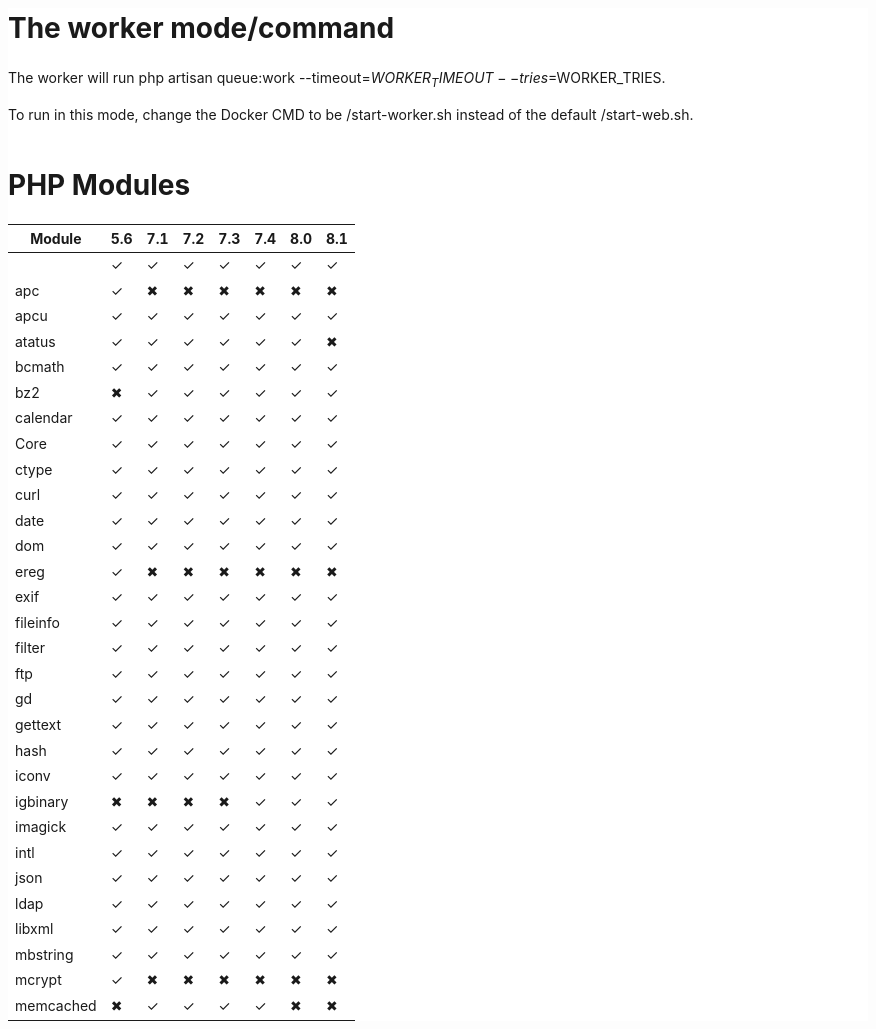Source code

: # The worker mode/command

The worker will run php artisan queue:work --timeout=$WORKER_TIMEOUT --tries=$WORKER_TRIES.

To run in this mode, change the Docker CMD to be /start-worker.sh instead of the default /start-web.sh.

# PHP Modules
| Module | 5.6 | 7.1 | 7.2 | 7.3 | 7.4 | 8.0 | 8.1 |
| --- | --- | --- | --- | --- | --- | --- | --- |
|  | ✓ | ✓ | ✓ | ✓ | ✓ | ✓ | ✓ |
| apc | ✓ | ✖ | ✖ | ✖ | ✖ | ✖ | ✖ |
| apcu | ✓ | ✓ | ✓ | ✓ | ✓ | ✓ | ✓ |
| atatus | ✓ | ✓ | ✓ | ✓ | ✓ | ✓ | ✖ |
| bcmath | ✓ | ✓ | ✓ | ✓ | ✓ | ✓ | ✓ |
| bz2 | ✖ | ✓ | ✓ | ✓ | ✓ | ✓ | ✓ |
| calendar | ✓ | ✓ | ✓ | ✓ | ✓ | ✓ | ✓ |
| Core | ✓ | ✓ | ✓ | ✓ | ✓ | ✓ | ✓ |
| ctype | ✓ | ✓ | ✓ | ✓ | ✓ | ✓ | ✓ |
| curl | ✓ | ✓ | ✓ | ✓ | ✓ | ✓ | ✓ |
| date | ✓ | ✓ | ✓ | ✓ | ✓ | ✓ | ✓ |
| dom | ✓ | ✓ | ✓ | ✓ | ✓ | ✓ | ✓ |
| ereg | ✓ | ✖ | ✖ | ✖ | ✖ | ✖ | ✖ |
| exif | ✓ | ✓ | ✓ | ✓ | ✓ | ✓ | ✓ |
| fileinfo | ✓ | ✓ | ✓ | ✓ | ✓ | ✓ | ✓ |
| filter | ✓ | ✓ | ✓ | ✓ | ✓ | ✓ | ✓ |
| ftp | ✓ | ✓ | ✓ | ✓ | ✓ | ✓ | ✓ |
| gd | ✓ | ✓ | ✓ | ✓ | ✓ | ✓ | ✓ |
| gettext | ✓ | ✓ | ✓ | ✓ | ✓ | ✓ | ✓ |
| hash | ✓ | ✓ | ✓ | ✓ | ✓ | ✓ | ✓ |
| iconv | ✓ | ✓ | ✓ | ✓ | ✓ | ✓ | ✓ |
| igbinary | ✖ | ✖ | ✖ | ✖ | ✓ | ✓ | ✓ |
| imagick | ✓ | ✓ | ✓ | ✓ | ✓ | ✓ | ✓ |
| intl | ✓ | ✓ | ✓ | ✓ | ✓ | ✓ | ✓ |
| json | ✓ | ✓ | ✓ | ✓ | ✓ | ✓ | ✓ |
| ldap | ✓ | ✓ | ✓ | ✓ | ✓ | ✓ | ✓ |
| libxml | ✓ | ✓ | ✓ | ✓ | ✓ | ✓ | ✓ |
| mbstring | ✓ | ✓ | ✓ | ✓ | ✓ | ✓ | ✓ |
| mcrypt | ✓ | ✖ | ✖ | ✖ | ✖ | ✖ | ✖ |
| memcached | ✖ | ✓ | ✓ | ✓ | ✓ | ✖ | ✖ |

**WORK INSTRUCTIONS**
Reproduce verbatim the lines of the records that begin at the line containing "The worker mode/command" and end after the line containing "To run in this", with both of those lines included.

**RESULT**
: # The worker mode/command

The worker will run php artisan queue:work --timeout=$WORKER_TIMEOUT --tries=$WORKER_TRIES.

To run in this mode, change the Docker CMD to be /start-worker.sh instead of the default /start-web.sh.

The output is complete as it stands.